Supplied records:
________________________________________
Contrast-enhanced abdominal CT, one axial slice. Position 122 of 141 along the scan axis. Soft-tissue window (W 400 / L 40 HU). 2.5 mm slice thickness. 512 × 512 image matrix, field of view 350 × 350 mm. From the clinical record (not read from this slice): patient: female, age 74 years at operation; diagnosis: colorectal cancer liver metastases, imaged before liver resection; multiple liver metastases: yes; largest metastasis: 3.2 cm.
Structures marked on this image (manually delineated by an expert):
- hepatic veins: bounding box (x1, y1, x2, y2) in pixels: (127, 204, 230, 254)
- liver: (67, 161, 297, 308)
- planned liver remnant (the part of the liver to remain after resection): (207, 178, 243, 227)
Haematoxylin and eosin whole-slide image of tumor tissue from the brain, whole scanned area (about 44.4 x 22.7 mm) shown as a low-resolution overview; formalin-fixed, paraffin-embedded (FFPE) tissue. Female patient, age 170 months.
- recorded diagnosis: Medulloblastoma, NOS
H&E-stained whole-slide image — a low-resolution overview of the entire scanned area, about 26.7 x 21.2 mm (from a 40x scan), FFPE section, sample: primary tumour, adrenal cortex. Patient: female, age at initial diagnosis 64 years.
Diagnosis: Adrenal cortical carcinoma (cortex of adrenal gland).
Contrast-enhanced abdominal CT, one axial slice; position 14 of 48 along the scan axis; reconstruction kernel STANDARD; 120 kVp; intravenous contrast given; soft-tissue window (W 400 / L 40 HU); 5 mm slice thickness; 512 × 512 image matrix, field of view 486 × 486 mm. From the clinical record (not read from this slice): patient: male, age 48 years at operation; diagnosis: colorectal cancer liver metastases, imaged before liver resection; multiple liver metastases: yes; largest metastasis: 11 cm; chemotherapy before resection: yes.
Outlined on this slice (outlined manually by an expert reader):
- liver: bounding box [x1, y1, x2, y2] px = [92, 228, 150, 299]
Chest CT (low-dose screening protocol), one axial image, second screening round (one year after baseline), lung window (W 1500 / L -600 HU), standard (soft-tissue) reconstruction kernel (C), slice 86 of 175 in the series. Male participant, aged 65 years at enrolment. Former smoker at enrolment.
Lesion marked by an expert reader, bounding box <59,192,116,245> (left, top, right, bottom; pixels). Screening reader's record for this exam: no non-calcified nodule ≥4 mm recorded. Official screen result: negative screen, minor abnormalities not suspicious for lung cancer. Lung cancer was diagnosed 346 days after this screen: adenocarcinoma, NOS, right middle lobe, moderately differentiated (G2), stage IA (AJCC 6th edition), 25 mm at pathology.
________________________________________
Task description:
Each line of the material above must be retyped exactly as written.

Answer box:
Contrast-enhanced abdominal CT, one axial slice. Position 122 of 141 along the scan axis. Soft-tissue window (W 400 / L 40 HU). 2.5 mm slice thickness. 512 × 512 image matrix, field of view 350 × 350 mm. From the clinical record (not read from this slice): patient: female, age 74 years at operation; diagnosis: colorectal cancer liver metastases, imaged before liver resection; multiple liver metastases: yes; largest metastasis: 3.2 cm.
Structures marked on this image (manually delineated by an expert):
- hepatic veins: bounding box (x1, y1, x2, y2) in pixels: (127, 204, 230, 254)
- liver: (67, 161, 297, 308)
- planned liver remnant (the part of the liver to remain after resection): (207, 178, 243, 227)
Haematoxylin and eosin whole-slide image of tumor tissue from the brain, whole scanned area (about 44.4 x 22.7 mm) shown as a low-resolution overview; formalin-fixed, paraffin-embedded (FFPE) tissue. Female patient, age 170 months.
- recorded diagnosis: Medulloblastoma, NOS
H&E-stained whole-slide image — a low-resolution overview of the entire scanned area, about 26.7 x 21.2 mm (from a 40x scan), FFPE section, sample: primary tumour, adrenal cortex. Patient: female, age at initial diagnosis 64 years.
Diagnosis: Adrenal cortical carcinoma (cortex of adrenal gland).
Contrast-enhanced abdominal CT, one axial slice; position 14 of 48 along the scan axis; reconstruction kernel STANDARD; 120 kVp; intravenous contrast given; soft-tissue window (W 400 / L 40 HU); 5 mm slice thickness; 512 × 512 image matrix, field of view 486 × 486 mm. From the clinical record (not read from this slice): patient: male, age 48 years at operation; diagnosis: colorectal cancer liver metastases, imaged before liver resection; multiple liver metastases: yes; largest metastasis: 11 cm; chemotherapy before resection: yes.
Outlined on this slice (outlined manually by an expert reader):
- liver: bounding box [x1, y1, x2, y2] px = [92, 228, 150, 299]
Chest CT (low-dose screening protocol), one axial image, second screening round (one year after baseline), lung window (W 1500 / L -600 HU), standard (soft-tissue) reconstruction kernel (C), slice 86 of 175 in the series. Male participant, aged 65 years at enrolment. Former smoker at enrolment.
Lesion marked by an expert reader, bounding box <59,192,116,245> (left, top, right, bottom; pixels). Screening reader's record for this exam: no non-calcified nodule ≥4 mm recorded. Official screen result: negative screen, minor abnormalities not suspicious for lung cancer. Lung cancer was diagnosed 346 days after this screen: adenocarcinoma, NOS, right middle lobe, moderately differentiated (G2), stage IA (AJCC 6th edition), 25 mm at pathology.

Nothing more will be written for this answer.